興福寺の西金堂は、734年(天平6年)に、光明皇后によって建立されました。
光明皇后は、仏教に信仰の篤い聖武天皇の皇后です。母であった橘三千代の一周忌にあたり、西金堂を建立したと伝えられています。
もちろん、母親を供養するという目的もあったはずですが、当時の寺院建立には、権力の誇示という目的も含まれていました。広大な寺院伽藍を作り上げることは、財政の潤沢さを庶民にまで知らしめる手段の1つだったのです。
光明皇后は藤原氏の出自で、その母親も藤原不比等の妻として絶大な財力と権力を持っていました。興福寺、および西金堂は藤原氏の権力を示すものでもありました。
1717年の焼失後は再建されず
西金堂は4度焼失していますが、1717年(享保2年)1月4日に焼失した後は財政上の理由から再建されていません。
焼失時は基壇のみが残り、現在もなお「西金堂跡」として興福寺境内に残されています。
興福寺西金堂跡とは
西金堂跡には「西金堂跡」と記した碑が立っており、跡地を柵が囲んでいます。
柵の中は芝地になっていますが、その中でもかろうじて下の写真のように、西金堂の基壇跡が見てとれます。

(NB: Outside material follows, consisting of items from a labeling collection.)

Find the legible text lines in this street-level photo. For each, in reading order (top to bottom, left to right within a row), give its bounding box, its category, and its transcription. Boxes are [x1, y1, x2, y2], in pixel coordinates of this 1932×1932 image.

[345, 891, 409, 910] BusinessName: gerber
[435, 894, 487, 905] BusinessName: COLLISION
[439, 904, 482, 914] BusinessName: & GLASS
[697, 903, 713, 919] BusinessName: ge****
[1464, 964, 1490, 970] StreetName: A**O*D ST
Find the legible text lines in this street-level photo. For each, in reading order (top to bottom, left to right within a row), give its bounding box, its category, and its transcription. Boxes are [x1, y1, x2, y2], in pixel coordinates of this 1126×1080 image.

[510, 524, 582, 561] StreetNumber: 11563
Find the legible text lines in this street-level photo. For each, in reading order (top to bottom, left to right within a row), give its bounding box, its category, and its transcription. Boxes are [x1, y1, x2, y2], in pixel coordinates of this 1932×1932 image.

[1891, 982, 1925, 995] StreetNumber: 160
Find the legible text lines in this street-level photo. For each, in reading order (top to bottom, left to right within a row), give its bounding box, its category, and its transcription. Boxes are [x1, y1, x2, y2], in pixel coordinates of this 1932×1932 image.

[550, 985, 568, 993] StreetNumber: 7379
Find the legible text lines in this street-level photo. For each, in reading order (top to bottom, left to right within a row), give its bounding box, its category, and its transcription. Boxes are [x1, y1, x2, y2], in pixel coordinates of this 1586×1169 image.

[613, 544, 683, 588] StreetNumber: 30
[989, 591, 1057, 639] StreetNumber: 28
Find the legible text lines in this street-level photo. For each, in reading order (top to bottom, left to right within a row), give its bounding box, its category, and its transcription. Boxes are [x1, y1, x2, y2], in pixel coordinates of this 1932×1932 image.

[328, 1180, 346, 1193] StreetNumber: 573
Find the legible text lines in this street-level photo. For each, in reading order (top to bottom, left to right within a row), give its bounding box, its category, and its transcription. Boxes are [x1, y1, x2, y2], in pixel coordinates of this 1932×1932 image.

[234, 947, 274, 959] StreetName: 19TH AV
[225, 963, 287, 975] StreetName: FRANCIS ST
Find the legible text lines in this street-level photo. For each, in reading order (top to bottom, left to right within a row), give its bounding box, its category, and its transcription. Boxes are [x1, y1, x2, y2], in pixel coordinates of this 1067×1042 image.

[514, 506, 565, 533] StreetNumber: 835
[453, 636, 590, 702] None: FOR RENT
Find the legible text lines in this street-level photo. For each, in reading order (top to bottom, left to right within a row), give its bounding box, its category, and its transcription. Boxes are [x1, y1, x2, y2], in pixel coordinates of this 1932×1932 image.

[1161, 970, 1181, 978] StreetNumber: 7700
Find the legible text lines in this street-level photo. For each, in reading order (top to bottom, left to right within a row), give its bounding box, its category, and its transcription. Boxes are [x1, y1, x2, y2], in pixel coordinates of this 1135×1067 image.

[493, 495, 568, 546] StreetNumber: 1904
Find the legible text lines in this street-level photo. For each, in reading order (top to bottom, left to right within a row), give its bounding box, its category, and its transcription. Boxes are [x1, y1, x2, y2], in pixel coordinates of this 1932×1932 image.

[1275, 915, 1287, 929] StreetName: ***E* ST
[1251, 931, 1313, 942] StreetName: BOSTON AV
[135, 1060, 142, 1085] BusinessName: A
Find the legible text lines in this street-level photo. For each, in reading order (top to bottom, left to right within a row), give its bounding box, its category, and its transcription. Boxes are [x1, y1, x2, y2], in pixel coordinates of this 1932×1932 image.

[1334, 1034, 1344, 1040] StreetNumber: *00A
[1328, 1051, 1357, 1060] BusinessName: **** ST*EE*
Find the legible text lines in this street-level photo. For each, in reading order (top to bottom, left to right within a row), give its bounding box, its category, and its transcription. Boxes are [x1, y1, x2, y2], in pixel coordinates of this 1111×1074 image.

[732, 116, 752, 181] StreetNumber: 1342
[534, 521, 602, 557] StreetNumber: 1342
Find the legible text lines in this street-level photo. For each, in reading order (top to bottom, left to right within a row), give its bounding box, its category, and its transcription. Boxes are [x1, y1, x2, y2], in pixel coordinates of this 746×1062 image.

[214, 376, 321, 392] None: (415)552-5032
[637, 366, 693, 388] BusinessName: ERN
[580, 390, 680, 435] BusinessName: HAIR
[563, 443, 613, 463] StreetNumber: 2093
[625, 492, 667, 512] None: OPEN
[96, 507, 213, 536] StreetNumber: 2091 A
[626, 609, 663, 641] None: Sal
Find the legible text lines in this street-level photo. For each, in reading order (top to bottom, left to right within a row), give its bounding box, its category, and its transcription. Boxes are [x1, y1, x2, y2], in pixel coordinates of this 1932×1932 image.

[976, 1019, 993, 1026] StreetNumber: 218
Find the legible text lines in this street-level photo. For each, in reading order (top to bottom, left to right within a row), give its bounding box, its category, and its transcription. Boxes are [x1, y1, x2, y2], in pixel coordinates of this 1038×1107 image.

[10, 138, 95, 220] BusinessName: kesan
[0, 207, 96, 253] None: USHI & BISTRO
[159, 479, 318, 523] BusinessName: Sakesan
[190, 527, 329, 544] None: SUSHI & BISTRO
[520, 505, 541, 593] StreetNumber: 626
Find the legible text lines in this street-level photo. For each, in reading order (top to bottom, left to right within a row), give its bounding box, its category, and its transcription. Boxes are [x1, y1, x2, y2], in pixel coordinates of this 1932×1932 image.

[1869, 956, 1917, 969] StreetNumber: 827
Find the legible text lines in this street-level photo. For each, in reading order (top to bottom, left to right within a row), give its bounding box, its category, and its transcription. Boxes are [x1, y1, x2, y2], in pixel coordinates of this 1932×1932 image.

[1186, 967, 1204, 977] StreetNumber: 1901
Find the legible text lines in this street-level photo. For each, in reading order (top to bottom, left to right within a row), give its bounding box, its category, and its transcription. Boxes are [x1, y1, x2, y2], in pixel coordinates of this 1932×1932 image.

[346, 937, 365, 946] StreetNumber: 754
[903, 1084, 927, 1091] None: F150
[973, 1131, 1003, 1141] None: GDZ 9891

西金堂が再建されなかった理由は資金難!オカネナイヨ で、江戸時代の文献『大和名所図会』にも残されていますが、やはり基壇のみの状態です。この本は1791 年(寛政3年)に発刊されましたが、これは西金堂が焼失した1717年(享保2年)のその後をよく示す文献となっています。
興福寺西金堂の大きさは?屋根のつくりは?
在りし日の、興福寺西金堂の大きさは、基壇跡などから
- 正面7間(約26m)、側面4間(約14m)
と、現在の東金堂とほぼ同じ大きさであったと考えられています。
また、屋根のつくりに関しても、資料などから
- 寄棟造
であったことがわかっています。
西金堂に安置されていた仏像は?
興福寺西金堂に安置されていた仏像は、
- 本尊釈迦如来(しゃかにょらい)像
- 薬王(やくおう)・薬上菩薩(やくじょうぼさつ)像
- 梵天(ぼんてん)・帝釈天(たいしゃくてん)像
- 十大弟子(じゅうだいでし)像
- 八部衆(はちぶしゅう)像
- 金剛力士(こんごうりきし)像
- 四天王(してんのう)像
等であったと考えられています。
このうち、八部衆像の中に、かの有名な国宝の阿修羅像が含まれ、また同じく国宝の銅造華原磬(かげんけい)も、西金堂にあったものと考えられています。(いずれも現在は国宝館に安置)
▲銅造華原磬(国宝)
阿修羅像(国宝)について詳しくは「奈良 興福寺「乾漆・阿修羅立像」【国宝】」をご参照ください。
西金堂跡の場所
興福寺西金堂跡は、南円堂と北円堂のちょうど間に位置しています。
興福寺境内には、猿沢池のある南側の三条通から入るのが「正面」と言われており、西金堂跡はこの三条通側から南円堂を通り過ぎてさらに北上すると、左手に見ることができます。